[Hardware design source data]

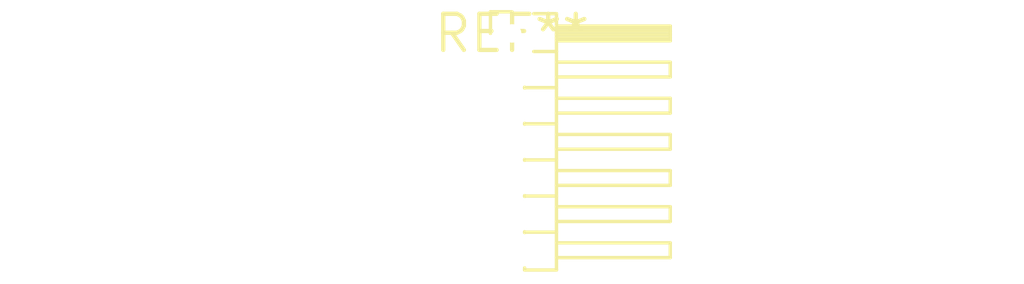
<source format=kicad_pcb>
(kicad_pcb (version 20240108) (generator pcbnew)

  (general
    (thickness 1.6)
  )

  (paper "A4")
  (layers
    (0 "F.Cu" signal)
    (31 "B.Cu" signal)
    (32 "B.Adhes" user "B.Adhesive")
    (33 "F.Adhes" user "F.Adhesive")
    (34 "B.Paste" user)
    (35 "F.Paste" user)
    (36 "B.SilkS" user "B.Silkscreen")
    (37 "F.SilkS" user "F.Silkscreen")
    (38 "B.Mask" user)
    (39 "F.Mask" user)
    (40 "Dwgs.User" user "User.Drawings")
    (41 "Cmts.User" user "User.Comments")
    (42 "Eco1.User" user "User.Eco1")
    (43 "Eco2.User" user "User.Eco2")
    (44 "Edge.Cuts" user)
    (45 "Margin" user)
    (46 "B.CrtYd" user "B.Courtyard")
    (47 "F.CrtYd" user "F.Courtyard")
    (48 "B.Fab" user)
    (49 "F.Fab" user)
    (50 "User.1" user)
    (51 "User.2" user)
    (52 "User.3" user)
    (53 "User.4" user)
    (54 "User.5" user)
    (55 "User.6" user)
    (56 "User.7" user)
    (57 "User.8" user)
    (58 "User.9" user)
  )

  (setup
    (pad_to_mask_clearance 0)
    (pcbplotparams
      (layerselection 0x00010fc_ffffffff)
      (plot_on_all_layers_selection 0x0000000_00000000)
      (disableapertmacros false)
      (usegerberextensions false)
      (usegerberattributes false)
      (usegerberadvancedattributes false)
      (creategerberjobfile false)
      (dashed_line_dash_ratio 12.000000)
      (dashed_line_gap_ratio 3.000000)
      (svgprecision 4)
      (plotframeref false)
      (viasonmask false)
      (mode 1)
      (useauxorigin false)
      (hpglpennumber 1)
      (hpglpenspeed 20)
      (hpglpendiameter 15.000000)
      (dxfpolygonmode false)
      (dxfimperialunits false)
      (dxfusepcbnewfont false)
      (psnegative false)
      (psa4output false)
      (plotreference false)
      (plotvalue false)
      (plotinvisibletext false)
      (sketchpadsonfab false)
      (subtractmaskfromsilk false)
      (outputformat 1)
      (mirror false)
      (drillshape 1)
      (scaleselection 1)
      (outputdirectory "")
    )
  )

  (net 0 "")

  (footprint "PinHeader_1x07_P1.27mm_Horizontal" (layer "F.Cu") (at 0 0))

)

</source>
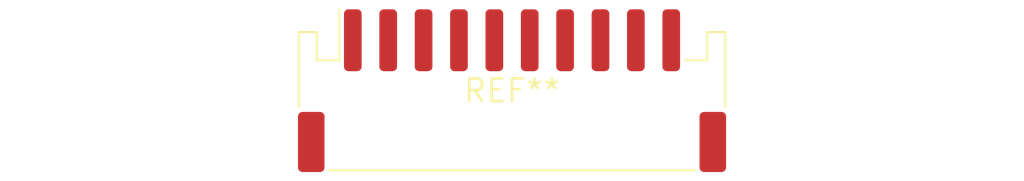
<source format=kicad_pcb>
(kicad_pcb (version 20240108) (generator pcbnew)

  (general
    (thickness 1.6)
  )

  (paper "A4")
  (layers
    (0 "F.Cu" signal)
    (31 "B.Cu" signal)
    (32 "B.Adhes" user "B.Adhesive")
    (33 "F.Adhes" user "F.Adhesive")
    (34 "B.Paste" user)
    (35 "F.Paste" user)
    (36 "B.SilkS" user "B.Silkscreen")
    (37 "F.SilkS" user "F.Silkscreen")
    (38 "B.Mask" user)
    (39 "F.Mask" user)
    (40 "Dwgs.User" user "User.Drawings")
    (41 "Cmts.User" user "User.Comments")
    (42 "Eco1.User" user "User.Eco1")
    (43 "Eco2.User" user "User.Eco2")
    (44 "Edge.Cuts" user)
    (45 "Margin" user)
    (46 "B.CrtYd" user "B.Courtyard")
    (47 "F.CrtYd" user "F.Courtyard")
    (48 "B.Fab" user)
    (49 "F.Fab" user)
    (50 "User.1" user)
    (51 "User.2" user)
    (52 "User.3" user)
    (53 "User.4" user)
    (54 "User.5" user)
    (55 "User.6" user)
    (56 "User.7" user)
    (57 "User.8" user)
    (58 "User.9" user)
  )

  (setup
    (pad_to_mask_clearance 0)
    (pcbplotparams
      (layerselection 0x00010fc_ffffffff)
      (plot_on_all_layers_selection 0x0000000_00000000)
      (disableapertmacros false)
      (usegerberextensions false)
      (usegerberattributes false)
      (usegerberadvancedattributes false)
      (creategerberjobfile false)
      (dashed_line_dash_ratio 12.000000)
      (dashed_line_gap_ratio 3.000000)
      (svgprecision 4)
      (plotframeref false)
      (viasonmask false)
      (mode 1)
      (useauxorigin false)
      (hpglpennumber 1)
      (hpglpenspeed 20)
      (hpglpendiameter 15.000000)
      (dxfpolygonmode false)
      (dxfimperialunits false)
      (dxfusepcbnewfont false)
      (psnegative false)
      (psa4output false)
      (plotreference false)
      (plotvalue false)
      (plotinvisibletext false)
      (sketchpadsonfab false)
      (subtractmaskfromsilk false)
      (outputformat 1)
      (mirror false)
      (drillshape 1)
      (scaleselection 1)
      (outputdirectory "")
    )
  )

  (net 0 "")

  (footprint "JST_PH_S10B-PH-SM4-TB_1x10-1MP_P2.00mm_Horizontal" (layer "F.Cu") (at 0 0))

)

</source>
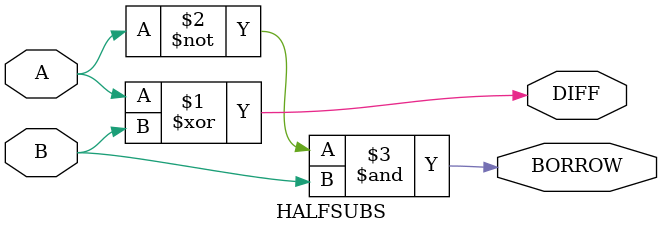
<source format=v>
`timescale 1ns / 1ps
module HALFSUBS(A,B,DIFF,BORROW);
    input A;
    input B;
    output DIFF;
    output BORROW;
    assign DIFF=A^B;
	 assign BORROW=~A&B;


endmodule

</source>
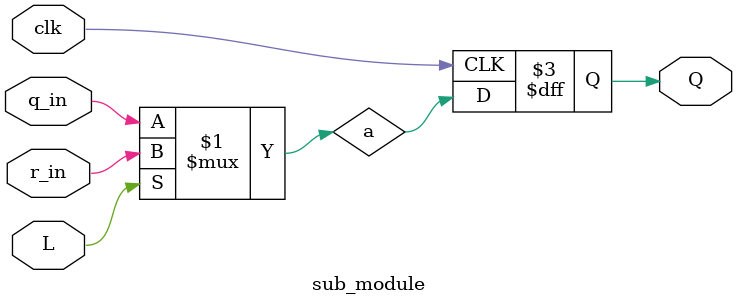
<source format=v>
module top_module (
	input [2:0] SW,      // R
	input [1:0] KEY,     // L and clk
	output [2:0] LEDR);  // Q

  wire temp0;

  sub_module u_sub_module_0(
  	.clk  (KEY[0]),
    .L    (KEY[1]),
    .r_in (SW[0]),
    .q_in (LEDR[2]),
    .Q    (LEDR[0])
  );

  sub_module u_sub_module_1(
  	.clk  (KEY[0]),
    .L    (KEY[1]),
    .r_in (SW[1]),
    .q_in (LEDR[0]),
    .Q    (LEDR[1])
  );

  assign temp0 = LEDR[1] ^ LEDR[2];
  sub_module u_sub_module_2(
  	.clk  (KEY[0]),
    .L    (KEY[1]),
    .r_in (SW[2]),
    .q_in (temp0),
    .Q    (LEDR[2])
  );

endmodule



module sub_module(
	input clk,
	input L,
	input r_in,
	input q_in,
	output reg Q);

  wire a;
  assign a = L ? r_in : q_in;

  always @(posedge clk) begin
    Q <= a;
  end

endmodule

</source>
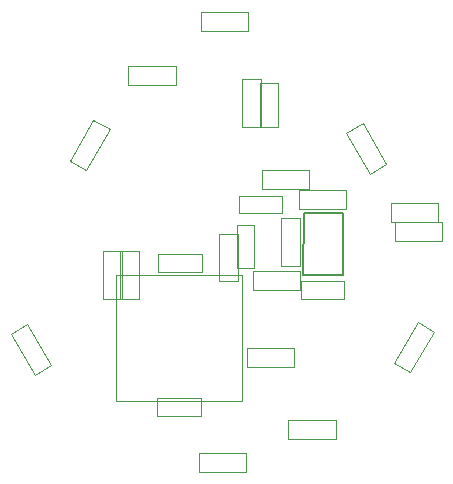
<source format=gbr>
G04 #@! TF.FileFunction,Other,User*
%FSLAX46Y46*%
G04 Gerber Fmt 4.6, Leading zero omitted, Abs format (unit mm)*
G04 Created by KiCad (PCBNEW 4.0.4+dfsg1-stable) date Thu Jan 19 15:29:11 2017*
%MOMM*%
%LPD*%
G01*
G04 APERTURE LIST*
%ADD10C,0.100000*%
%ADD11C,0.050000*%
%ADD12C,0.150000*%
G04 APERTURE END LIST*
D10*
D11*
X1135280Y-3511300D02*
X1135280Y488700D01*
X-464720Y-3511300D02*
X-464720Y488700D01*
X1135280Y-3511300D02*
X-464720Y-3511300D01*
X1135280Y488700D02*
X-464720Y488700D01*
X3032060Y13252060D02*
X3032060Y9552060D01*
X4532060Y13252060D02*
X4532060Y9552060D01*
X3032060Y13252060D02*
X4532060Y13252060D01*
X3032060Y9552060D02*
X4532060Y9552060D01*
X4872600Y3709100D02*
X1172600Y3709100D01*
X4872600Y2209100D02*
X1172600Y2209100D01*
X4872600Y3709100D02*
X4872600Y2209100D01*
X1172600Y3709100D02*
X1172600Y2209100D01*
X6438020Y-5012120D02*
X10138020Y-5012120D01*
X6438020Y-3512120D02*
X10138020Y-3512120D01*
X6438020Y-5012120D02*
X6438020Y-3512120D01*
X10138020Y-5012120D02*
X10138020Y-3512120D01*
X6293100Y2603600D02*
X10293100Y2603600D01*
X6293100Y4203600D02*
X10293100Y4203600D01*
X6293100Y2603600D02*
X6293100Y4203600D01*
X10293100Y2603600D02*
X10293100Y4203600D01*
X-1939680Y-1231200D02*
X-5639680Y-1231200D01*
X-1939680Y-2731200D02*
X-5639680Y-2731200D01*
X-1939680Y-1231200D02*
X-1939680Y-2731200D01*
X-5639680Y-1231200D02*
X-5639680Y-2731200D01*
X5860800Y-9233000D02*
X1860800Y-9233000D01*
X5860800Y-10833000D02*
X1860800Y-10833000D01*
X5860800Y-9233000D02*
X5860800Y-10833000D01*
X1860800Y-9233000D02*
X1860800Y-10833000D01*
X3123180Y4259680D02*
X7123180Y4259680D01*
X3123180Y5859680D02*
X7123180Y5859680D01*
X3123180Y4259680D02*
X3123180Y5859680D01*
X7123180Y4259680D02*
X7123180Y5859680D01*
X18052800Y3073300D02*
X14052800Y3073300D01*
X18052800Y1473300D02*
X14052800Y1473300D01*
X18052800Y3073300D02*
X18052800Y1473300D01*
X14052800Y3073300D02*
X14052800Y1473300D01*
X1501240Y13541760D02*
X1501240Y9541760D01*
X3101240Y13541760D02*
X3101240Y9541760D01*
X1501240Y13541760D02*
X3101240Y13541760D01*
X1501240Y9541760D02*
X3101240Y9541760D01*
X-1987300Y17665800D02*
X2012700Y17665800D01*
X-1987300Y19265800D02*
X2012700Y19265800D01*
X-1987300Y17665800D02*
X-1987300Y19265800D01*
X2012700Y17665800D02*
X2012700Y19265800D01*
X2356100Y-4317900D02*
X6356100Y-4317900D01*
X2356100Y-2717900D02*
X6356100Y-2717900D01*
X2356100Y-4317900D02*
X2356100Y-2717900D01*
X6356100Y-4317900D02*
X6356100Y-2717900D01*
X-11122820Y10133051D02*
X-13122820Y6668949D01*
X-9737180Y9333051D02*
X-11737180Y5868949D01*
X-11122820Y10133051D02*
X-9737180Y9333051D01*
X-13122820Y6668949D02*
X-11737180Y5868949D01*
X-14697800Y-10661471D02*
X-16697800Y-7197369D01*
X-16083440Y-11461471D02*
X-18083440Y-7997369D01*
X-14697800Y-10661471D02*
X-16083440Y-11461471D01*
X-16697800Y-7197369D02*
X-18083440Y-7997369D01*
X-8864500Y-1022600D02*
X-8864500Y-5022600D01*
X-7264500Y-1022600D02*
X-7264500Y-5022600D01*
X-8864500Y-1022600D02*
X-7264500Y-1022600D01*
X-8864500Y-5022600D02*
X-7264500Y-5022600D01*
X-2177800Y-19710300D02*
X1822200Y-19710300D01*
X-2177800Y-18110300D02*
X1822200Y-18110300D01*
X-2177800Y-19710300D02*
X-2177800Y-18110300D01*
X1822200Y-19710300D02*
X1822200Y-18110300D01*
X6362600Y-2215900D02*
X6362600Y1784100D01*
X4762600Y-2215900D02*
X4762600Y1784100D01*
X6362600Y-2215900D02*
X4762600Y-2215900D01*
X6362600Y1784100D02*
X4762600Y1784100D01*
X-8712300Y-5022600D02*
X-8712300Y-1022600D01*
X-10312300Y-5022600D02*
X-10312300Y-1022600D01*
X-8712300Y-5022600D02*
X-10312300Y-5022600D01*
X-8712300Y-1022600D02*
X-10312300Y-1022600D01*
X15722760Y-11270971D02*
X17722760Y-7806869D01*
X14337120Y-10470971D02*
X16337120Y-7006869D01*
X15722760Y-11270971D02*
X14337120Y-10470971D01*
X17722760Y-7806869D02*
X16337120Y-7006869D01*
X13679080Y6374309D02*
X11679080Y9838411D01*
X12293440Y5574309D02*
X10293440Y9038411D01*
X13679080Y6374309D02*
X12293440Y5574309D01*
X11679080Y9838411D02*
X10293440Y9038411D01*
X5386320Y-16890900D02*
X9386320Y-16890900D01*
X5386320Y-15290900D02*
X9386320Y-15290900D01*
X5386320Y-16890900D02*
X5386320Y-15290900D01*
X9386320Y-16890900D02*
X9386320Y-15290900D01*
X-8159500Y13093800D02*
X-4159500Y13093800D01*
X-8159500Y14693800D02*
X-4159500Y14693800D01*
X-8159500Y13093800D02*
X-8159500Y14693800D01*
X-4159500Y13093800D02*
X-4159500Y14693800D01*
X2502600Y-2446900D02*
X2502600Y1253100D01*
X1002600Y-2446900D02*
X1002600Y1253100D01*
X2502600Y-2446900D02*
X1002600Y-2446900D01*
X2502600Y1253100D02*
X1002600Y1253100D01*
X18433800Y1435000D02*
X14433800Y1435000D01*
X18433800Y-165000D02*
X14433800Y-165000D01*
X18433800Y1435000D02*
X18433800Y-165000D01*
X14433800Y1435000D02*
X14433800Y-165000D01*
X-1993020Y-13428280D02*
X-5693020Y-13428280D01*
X-1993020Y-14928280D02*
X-5693020Y-14928280D01*
X-1993020Y-13428280D02*
X-1993020Y-14928280D01*
X-5693020Y-13428280D02*
X-5693020Y-14928280D01*
X-9173500Y-3056600D02*
X1426500Y-3056600D01*
X-9173500Y-13656600D02*
X1426500Y-13656600D01*
X-9173500Y-3056600D02*
X-9173500Y-13656600D01*
X1426500Y-3056600D02*
X1426500Y-13656600D01*
D12*
X9979600Y-2992900D02*
X6629600Y-2992900D01*
X6629600Y-2992900D02*
X6679600Y2257100D01*
X6679600Y2257100D02*
X10029600Y2257100D01*
X10029600Y2257100D02*
X9979600Y-2992900D01*
M02*

</source>
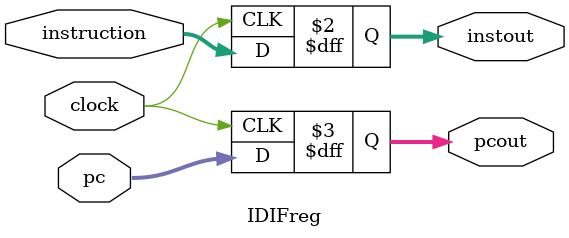
<source format=v>
module IDIFreg (instout, pcout, instruction, pc, clock);

output reg[31:0] instout, pcout;
input  [31:0] instruction,pc;
input clock;
 
always@(posedge clock)
begin
instout=instruction;
pcout=pc;
end

endmodule
</source>
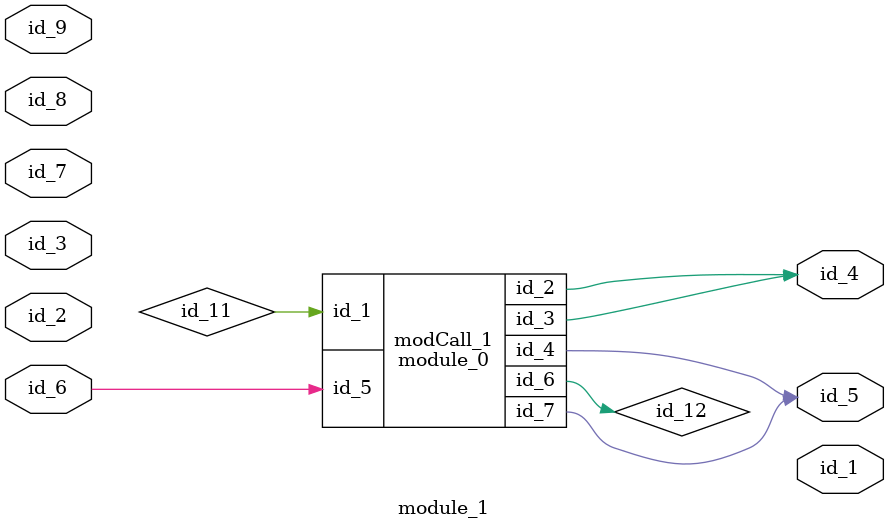
<source format=v>
module module_0 (
    id_1,
    id_2,
    id_3,
    id_4,
    id_5,
    id_6,
    id_7
);
  output wire id_7;
  inout wire id_6;
  input wire id_5;
  output wire id_4;
  output wire id_3;
  output wire id_2;
  input wire id_1;
  wor  id_8;
  wire id_9;
  wire id_10 = id_5;
  wire id_11;
  wire id_12;
endmodule
module module_1 (
    id_1,
    id_2,
    id_3,
    id_4,
    id_5,
    id_6,
    id_7,
    id_8,
    id_9
);
  input wire id_9;
  input wire id_8;
  input wire id_7;
  inout wire id_6;
  output wire id_5;
  output wire id_4;
  inout wire id_3;
  inout wire id_2;
  output wire id_1;
  wire id_10;
  wire id_11, id_12;
  module_0 modCall_1 (
      id_11,
      id_4,
      id_4,
      id_5,
      id_6,
      id_12,
      id_5
  );
endmodule

</source>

> TASK TO CARRY OUT
Print again the lines of the entries above that fall between the line holding "X2012700Y17665800D01*" and the line holding "X-16697800Y-7197369D01*", inclusive, exactly as they stand.

> YOUR RESPONSE
X2012700Y17665800D01*
X-1987300Y19265800D02*
X2012700Y19265800D01*
X-1987300Y17665800D02*
X-1987300Y19265800D01*
X2012700Y17665800D02*
X2012700Y19265800D01*
X2356100Y-4317900D02*
X6356100Y-4317900D01*
X2356100Y-2717900D02*
X6356100Y-2717900D01*
X2356100Y-4317900D02*
X2356100Y-2717900D01*
X6356100Y-4317900D02*
X6356100Y-2717900D01*
X-11122820Y10133051D02*
X-13122820Y6668949D01*
X-9737180Y9333051D02*
X-11737180Y5868949D01*
X-11122820Y10133051D02*
X-9737180Y9333051D01*
X-13122820Y6668949D02*
X-11737180Y5868949D01*
X-14697800Y-10661471D02*
X-16697800Y-7197369D01*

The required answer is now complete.